Je suis bien aise que vous m'ayez accordé ce voyage, je sais bien qu'il vous ai difficile de m'attendre en cette cité que vous n'aimez, en cette côte que vous trouvez grisatre et triste, mais ces eaux grises m'ont toujours rappelé cette patrie que j'ai dû fuir enfant et dont je porte le souvenir à la fois triste et à la fois joyeux. Je suis heureuse de retrouver l'Angleterre, on ne se rend compte à quel point votre pays natal vous a manqué que lorsque vous le retrouvez. Mon cœur se serre à l'idée de devoir en partir si vite.

Vous m'avez accordé trois jours et je vous ai dit que c'était trop peu pour ce que j'y ai à faire. Mon frère est heureux de me voir et ne veux parler de traité pour le moment, tout ce qu'il veut faire c'est me faire goûter en tous les plats les plus succulents, me montrer ses palais, me parler du pays, me montrer les spectacles anglais. Nous ne nous sommes vu en trop peu d'occasion, dès qu'il est parti reconquérir le trône, jusqu'à cet instant, je pourrais compter sur les doigts les jours passés ensembles.

Mon époux, vous n'êtes un homme cruel.

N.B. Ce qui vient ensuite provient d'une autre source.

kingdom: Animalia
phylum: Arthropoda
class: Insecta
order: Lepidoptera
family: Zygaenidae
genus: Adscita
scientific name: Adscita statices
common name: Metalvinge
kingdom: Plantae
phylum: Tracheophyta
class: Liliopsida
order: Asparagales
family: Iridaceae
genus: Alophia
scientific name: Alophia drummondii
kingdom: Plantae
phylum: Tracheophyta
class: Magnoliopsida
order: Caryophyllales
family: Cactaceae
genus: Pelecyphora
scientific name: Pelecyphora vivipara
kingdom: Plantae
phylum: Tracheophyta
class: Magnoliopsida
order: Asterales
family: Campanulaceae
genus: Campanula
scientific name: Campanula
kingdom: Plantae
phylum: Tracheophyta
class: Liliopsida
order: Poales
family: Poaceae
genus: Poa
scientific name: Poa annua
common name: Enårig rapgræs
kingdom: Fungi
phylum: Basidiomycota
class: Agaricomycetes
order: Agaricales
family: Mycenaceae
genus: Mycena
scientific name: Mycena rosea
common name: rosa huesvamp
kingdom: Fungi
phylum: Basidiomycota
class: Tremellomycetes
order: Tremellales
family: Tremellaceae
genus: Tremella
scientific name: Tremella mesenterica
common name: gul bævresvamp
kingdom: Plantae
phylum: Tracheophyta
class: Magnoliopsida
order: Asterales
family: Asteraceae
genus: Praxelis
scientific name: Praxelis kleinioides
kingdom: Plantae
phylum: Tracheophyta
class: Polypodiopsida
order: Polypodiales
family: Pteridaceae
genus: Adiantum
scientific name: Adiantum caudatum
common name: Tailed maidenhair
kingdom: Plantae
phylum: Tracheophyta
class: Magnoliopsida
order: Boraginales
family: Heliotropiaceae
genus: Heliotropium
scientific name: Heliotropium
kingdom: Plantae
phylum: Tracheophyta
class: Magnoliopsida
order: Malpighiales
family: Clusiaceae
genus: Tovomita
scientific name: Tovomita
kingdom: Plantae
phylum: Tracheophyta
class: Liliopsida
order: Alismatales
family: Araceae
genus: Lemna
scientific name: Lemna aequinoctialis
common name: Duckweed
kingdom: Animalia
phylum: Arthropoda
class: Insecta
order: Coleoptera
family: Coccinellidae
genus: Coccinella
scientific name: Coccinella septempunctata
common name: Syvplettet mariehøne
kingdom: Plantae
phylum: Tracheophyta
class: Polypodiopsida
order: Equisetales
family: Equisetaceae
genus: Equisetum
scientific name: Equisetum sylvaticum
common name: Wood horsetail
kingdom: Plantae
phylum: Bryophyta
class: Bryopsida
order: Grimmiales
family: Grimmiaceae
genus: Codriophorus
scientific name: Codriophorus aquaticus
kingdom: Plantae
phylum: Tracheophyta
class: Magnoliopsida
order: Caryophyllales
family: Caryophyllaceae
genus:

Vous essayez d'en avoir l'air, de faire le méchant avec moi, pour me punir de crime que vous me croyez coupable. Je vous prie d'en croire autrement. Je n'ai jamais eu le souhait d'enfermer votre amant en prison, encore moins de l'éloigner de vous. Peut-être m'en suis-je plainte devant votre frère. Le Chevalier n'est pas gentil avec moi, vous avez pu le constater à plusieurs reprises et il est logique que je m'en plaigne n'est-ce pas ? J'aurais dû mesurer mes plaintes, les limiter à Madame de Lafayette et à mes amies.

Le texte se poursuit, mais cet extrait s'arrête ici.